About this task
Reproduce exactly the lines below from the one containing "1109 545 5379" through the one containing "436 643 4.00", including both, and nothing else.

Source data
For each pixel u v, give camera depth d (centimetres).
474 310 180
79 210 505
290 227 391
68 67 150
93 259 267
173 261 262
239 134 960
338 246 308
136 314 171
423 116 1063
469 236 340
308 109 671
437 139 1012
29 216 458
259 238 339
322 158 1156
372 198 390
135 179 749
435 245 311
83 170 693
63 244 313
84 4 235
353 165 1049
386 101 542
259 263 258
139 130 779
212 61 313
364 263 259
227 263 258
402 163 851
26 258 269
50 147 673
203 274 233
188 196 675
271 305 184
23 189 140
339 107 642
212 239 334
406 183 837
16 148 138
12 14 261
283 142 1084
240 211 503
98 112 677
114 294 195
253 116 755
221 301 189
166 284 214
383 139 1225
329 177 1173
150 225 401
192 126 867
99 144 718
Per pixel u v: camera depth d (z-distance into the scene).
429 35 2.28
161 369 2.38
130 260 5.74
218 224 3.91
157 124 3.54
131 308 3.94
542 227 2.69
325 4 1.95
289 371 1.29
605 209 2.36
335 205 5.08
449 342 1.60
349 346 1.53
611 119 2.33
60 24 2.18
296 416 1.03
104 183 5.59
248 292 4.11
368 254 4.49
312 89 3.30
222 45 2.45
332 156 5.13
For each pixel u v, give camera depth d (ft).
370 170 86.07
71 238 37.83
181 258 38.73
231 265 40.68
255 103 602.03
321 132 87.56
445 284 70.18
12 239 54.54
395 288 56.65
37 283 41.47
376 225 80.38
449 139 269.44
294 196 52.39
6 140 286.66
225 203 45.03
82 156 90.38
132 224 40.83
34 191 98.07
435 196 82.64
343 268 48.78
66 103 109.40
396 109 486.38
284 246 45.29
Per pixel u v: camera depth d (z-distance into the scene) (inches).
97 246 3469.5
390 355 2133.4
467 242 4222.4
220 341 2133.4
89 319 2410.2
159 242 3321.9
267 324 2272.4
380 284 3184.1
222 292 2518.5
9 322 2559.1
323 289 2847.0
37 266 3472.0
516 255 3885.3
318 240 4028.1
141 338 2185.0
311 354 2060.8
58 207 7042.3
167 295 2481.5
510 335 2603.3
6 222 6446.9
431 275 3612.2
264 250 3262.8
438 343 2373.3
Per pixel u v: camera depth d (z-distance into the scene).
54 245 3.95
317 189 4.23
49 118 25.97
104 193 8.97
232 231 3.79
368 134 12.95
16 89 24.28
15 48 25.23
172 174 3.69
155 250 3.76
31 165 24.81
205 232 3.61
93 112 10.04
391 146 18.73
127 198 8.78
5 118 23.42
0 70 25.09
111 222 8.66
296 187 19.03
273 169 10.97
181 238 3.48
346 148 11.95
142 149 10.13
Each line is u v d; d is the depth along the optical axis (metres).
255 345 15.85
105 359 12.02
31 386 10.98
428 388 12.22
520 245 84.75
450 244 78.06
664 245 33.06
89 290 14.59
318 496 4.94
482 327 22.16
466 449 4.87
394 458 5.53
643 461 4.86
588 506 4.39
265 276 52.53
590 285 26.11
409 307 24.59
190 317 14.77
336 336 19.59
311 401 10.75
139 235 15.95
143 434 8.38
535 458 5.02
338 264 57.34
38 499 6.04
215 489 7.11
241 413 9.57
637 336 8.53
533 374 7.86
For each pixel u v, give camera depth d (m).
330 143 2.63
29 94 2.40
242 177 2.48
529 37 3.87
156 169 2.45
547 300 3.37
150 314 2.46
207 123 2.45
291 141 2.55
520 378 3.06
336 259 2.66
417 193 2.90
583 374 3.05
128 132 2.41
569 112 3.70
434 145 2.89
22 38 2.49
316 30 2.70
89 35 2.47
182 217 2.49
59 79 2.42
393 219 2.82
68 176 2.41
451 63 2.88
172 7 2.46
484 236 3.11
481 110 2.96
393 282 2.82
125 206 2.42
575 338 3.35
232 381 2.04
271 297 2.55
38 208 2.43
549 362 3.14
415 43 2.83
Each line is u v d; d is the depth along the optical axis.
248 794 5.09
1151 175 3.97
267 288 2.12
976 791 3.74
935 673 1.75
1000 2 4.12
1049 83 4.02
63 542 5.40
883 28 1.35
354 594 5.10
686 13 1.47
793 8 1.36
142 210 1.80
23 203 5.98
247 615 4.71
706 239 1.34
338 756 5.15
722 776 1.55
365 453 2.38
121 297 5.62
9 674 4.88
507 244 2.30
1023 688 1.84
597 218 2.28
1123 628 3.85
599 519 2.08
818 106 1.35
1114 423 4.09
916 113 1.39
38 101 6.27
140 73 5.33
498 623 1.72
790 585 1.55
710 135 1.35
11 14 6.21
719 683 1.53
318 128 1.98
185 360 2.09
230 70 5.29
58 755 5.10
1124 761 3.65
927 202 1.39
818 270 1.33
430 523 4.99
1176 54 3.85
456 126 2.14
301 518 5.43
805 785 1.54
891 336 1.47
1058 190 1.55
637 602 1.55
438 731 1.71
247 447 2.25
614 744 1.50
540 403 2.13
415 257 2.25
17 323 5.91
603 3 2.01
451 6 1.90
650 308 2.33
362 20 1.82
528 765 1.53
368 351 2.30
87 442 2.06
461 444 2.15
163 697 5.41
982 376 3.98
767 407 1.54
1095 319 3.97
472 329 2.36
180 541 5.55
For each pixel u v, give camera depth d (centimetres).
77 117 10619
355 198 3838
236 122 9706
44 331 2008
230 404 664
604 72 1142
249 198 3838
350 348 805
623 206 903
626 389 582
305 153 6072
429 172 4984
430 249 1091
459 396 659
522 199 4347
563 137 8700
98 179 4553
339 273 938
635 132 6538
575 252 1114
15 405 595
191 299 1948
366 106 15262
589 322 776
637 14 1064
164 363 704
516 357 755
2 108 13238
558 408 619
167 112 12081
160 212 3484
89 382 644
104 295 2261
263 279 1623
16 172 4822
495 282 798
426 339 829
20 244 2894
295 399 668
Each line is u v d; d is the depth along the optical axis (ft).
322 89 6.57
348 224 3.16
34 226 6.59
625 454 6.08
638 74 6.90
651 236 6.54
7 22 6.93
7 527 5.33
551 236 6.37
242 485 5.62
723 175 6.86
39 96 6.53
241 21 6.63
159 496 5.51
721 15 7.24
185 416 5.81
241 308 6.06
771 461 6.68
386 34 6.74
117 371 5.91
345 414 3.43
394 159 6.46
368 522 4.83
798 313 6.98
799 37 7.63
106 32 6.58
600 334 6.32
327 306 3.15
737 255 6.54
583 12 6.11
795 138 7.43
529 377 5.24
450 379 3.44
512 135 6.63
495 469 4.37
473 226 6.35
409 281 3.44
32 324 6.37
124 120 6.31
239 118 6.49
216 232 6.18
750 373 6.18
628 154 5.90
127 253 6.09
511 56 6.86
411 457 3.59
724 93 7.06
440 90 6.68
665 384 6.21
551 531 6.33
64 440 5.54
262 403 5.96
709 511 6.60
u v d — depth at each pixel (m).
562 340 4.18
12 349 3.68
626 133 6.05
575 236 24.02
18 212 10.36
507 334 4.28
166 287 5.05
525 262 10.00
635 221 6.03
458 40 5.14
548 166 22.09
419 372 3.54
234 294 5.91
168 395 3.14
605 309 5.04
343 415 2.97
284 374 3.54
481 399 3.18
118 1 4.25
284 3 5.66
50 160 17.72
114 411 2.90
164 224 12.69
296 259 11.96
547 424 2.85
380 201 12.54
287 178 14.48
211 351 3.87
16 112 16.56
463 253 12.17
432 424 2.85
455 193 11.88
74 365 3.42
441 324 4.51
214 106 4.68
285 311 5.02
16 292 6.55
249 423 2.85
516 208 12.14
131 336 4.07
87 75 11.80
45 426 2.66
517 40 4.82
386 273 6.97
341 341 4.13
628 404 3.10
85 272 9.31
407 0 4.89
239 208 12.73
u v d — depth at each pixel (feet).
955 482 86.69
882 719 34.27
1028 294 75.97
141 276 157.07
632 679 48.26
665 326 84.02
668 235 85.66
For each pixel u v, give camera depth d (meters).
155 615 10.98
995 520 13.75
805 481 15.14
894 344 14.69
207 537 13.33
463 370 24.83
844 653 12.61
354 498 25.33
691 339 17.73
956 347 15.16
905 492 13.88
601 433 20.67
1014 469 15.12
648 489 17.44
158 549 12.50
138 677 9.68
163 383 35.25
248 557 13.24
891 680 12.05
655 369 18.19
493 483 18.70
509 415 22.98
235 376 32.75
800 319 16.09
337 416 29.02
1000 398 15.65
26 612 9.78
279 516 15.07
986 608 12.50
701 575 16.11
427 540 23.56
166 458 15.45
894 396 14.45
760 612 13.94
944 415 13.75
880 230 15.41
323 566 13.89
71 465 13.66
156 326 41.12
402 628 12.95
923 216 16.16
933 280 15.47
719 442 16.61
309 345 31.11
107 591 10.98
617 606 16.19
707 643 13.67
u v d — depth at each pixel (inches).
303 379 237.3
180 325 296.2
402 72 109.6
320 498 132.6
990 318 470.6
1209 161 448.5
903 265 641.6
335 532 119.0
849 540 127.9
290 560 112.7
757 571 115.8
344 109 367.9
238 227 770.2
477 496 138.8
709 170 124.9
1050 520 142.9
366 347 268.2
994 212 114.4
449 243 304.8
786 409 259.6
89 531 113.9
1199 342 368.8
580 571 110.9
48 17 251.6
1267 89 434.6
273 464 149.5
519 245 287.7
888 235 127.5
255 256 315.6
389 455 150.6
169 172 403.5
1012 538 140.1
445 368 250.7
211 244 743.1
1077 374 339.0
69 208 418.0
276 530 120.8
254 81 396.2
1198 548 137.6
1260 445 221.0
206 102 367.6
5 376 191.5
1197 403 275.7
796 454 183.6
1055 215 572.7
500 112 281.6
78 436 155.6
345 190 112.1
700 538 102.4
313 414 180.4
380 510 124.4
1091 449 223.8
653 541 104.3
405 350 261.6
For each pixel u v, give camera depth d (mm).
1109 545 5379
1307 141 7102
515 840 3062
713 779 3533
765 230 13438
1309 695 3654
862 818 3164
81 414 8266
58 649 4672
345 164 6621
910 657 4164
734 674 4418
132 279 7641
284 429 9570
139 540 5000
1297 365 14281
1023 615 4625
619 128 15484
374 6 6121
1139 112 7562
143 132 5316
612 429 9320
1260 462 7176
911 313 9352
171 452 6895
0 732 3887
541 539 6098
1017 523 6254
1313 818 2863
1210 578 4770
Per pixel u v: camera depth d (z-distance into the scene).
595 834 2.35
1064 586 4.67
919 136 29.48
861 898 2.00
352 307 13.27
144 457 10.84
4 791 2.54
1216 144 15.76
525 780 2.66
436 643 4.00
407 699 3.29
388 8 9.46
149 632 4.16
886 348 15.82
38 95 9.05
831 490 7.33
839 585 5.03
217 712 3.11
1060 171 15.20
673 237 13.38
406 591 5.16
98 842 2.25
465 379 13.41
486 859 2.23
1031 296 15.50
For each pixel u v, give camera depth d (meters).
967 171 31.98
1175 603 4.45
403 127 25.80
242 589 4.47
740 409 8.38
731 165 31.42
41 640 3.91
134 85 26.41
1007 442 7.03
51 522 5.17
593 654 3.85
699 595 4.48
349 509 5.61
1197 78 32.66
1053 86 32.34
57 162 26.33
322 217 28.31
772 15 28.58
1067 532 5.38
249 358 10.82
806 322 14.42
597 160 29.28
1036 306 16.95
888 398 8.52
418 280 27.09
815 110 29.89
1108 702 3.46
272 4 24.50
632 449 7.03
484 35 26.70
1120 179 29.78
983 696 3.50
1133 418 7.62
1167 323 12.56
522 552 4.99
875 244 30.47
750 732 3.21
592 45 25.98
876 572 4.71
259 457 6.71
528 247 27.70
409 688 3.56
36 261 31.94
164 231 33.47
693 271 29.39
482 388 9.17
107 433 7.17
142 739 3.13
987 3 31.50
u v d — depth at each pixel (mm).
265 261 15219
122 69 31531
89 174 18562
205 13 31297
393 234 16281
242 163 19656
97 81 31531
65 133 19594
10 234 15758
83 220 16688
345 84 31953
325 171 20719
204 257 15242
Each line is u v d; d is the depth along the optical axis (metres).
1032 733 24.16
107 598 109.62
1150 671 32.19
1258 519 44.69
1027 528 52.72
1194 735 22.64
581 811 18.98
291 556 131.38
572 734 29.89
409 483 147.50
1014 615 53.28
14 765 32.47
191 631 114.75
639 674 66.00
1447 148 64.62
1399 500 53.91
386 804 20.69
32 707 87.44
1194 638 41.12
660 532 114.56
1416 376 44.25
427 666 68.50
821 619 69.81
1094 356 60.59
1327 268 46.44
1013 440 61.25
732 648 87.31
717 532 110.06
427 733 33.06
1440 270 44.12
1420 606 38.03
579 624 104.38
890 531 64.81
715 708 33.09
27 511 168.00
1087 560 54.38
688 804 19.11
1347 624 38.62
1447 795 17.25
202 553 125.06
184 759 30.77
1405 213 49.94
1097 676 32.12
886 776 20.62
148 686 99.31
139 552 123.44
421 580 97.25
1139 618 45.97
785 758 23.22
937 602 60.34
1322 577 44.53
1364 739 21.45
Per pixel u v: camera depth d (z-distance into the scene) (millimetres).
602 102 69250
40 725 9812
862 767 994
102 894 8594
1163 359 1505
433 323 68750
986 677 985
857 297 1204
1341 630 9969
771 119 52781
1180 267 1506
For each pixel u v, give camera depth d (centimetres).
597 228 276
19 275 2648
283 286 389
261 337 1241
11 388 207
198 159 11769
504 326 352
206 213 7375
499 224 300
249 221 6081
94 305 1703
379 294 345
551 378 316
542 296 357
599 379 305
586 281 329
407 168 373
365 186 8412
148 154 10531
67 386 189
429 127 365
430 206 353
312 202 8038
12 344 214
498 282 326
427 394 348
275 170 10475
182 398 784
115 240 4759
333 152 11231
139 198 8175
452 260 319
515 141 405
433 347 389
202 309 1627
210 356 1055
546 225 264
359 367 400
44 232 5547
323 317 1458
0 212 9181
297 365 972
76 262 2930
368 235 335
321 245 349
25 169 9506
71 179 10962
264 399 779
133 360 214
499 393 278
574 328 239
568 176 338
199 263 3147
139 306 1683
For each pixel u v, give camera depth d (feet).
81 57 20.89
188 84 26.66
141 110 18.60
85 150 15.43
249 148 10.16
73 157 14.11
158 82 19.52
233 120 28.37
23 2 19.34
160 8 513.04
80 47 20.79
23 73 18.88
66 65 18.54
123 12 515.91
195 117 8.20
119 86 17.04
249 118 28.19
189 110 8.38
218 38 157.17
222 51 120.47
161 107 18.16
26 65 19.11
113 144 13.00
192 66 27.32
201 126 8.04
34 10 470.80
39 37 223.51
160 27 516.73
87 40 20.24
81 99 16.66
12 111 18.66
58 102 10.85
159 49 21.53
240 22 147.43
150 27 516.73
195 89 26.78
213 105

Exercise response
1109 545 5379
1307 141 7102
515 840 3062
713 779 3533
765 230 13438
1309 695 3654
862 818 3164
81 414 8266
58 649 4672
345 164 6621
910 657 4164
734 674 4418
132 279 7641
284 429 9570
139 540 5000
1297 365 14281
1023 615 4625
619 128 15484
374 6 6121
1139 112 7562
143 132 5316
612 429 9320
1260 462 7176
911 313 9352
171 452 6895
0 732 3887
541 539 6098
1017 523 6254
1313 818 2863
1210 578 4770
Per pixel u v: camera depth d (z-distance into the scene).
595 834 2.35
1064 586 4.67
919 136 29.48
861 898 2.00
352 307 13.27
144 457 10.84
4 791 2.54
1216 144 15.76
525 780 2.66
436 643 4.00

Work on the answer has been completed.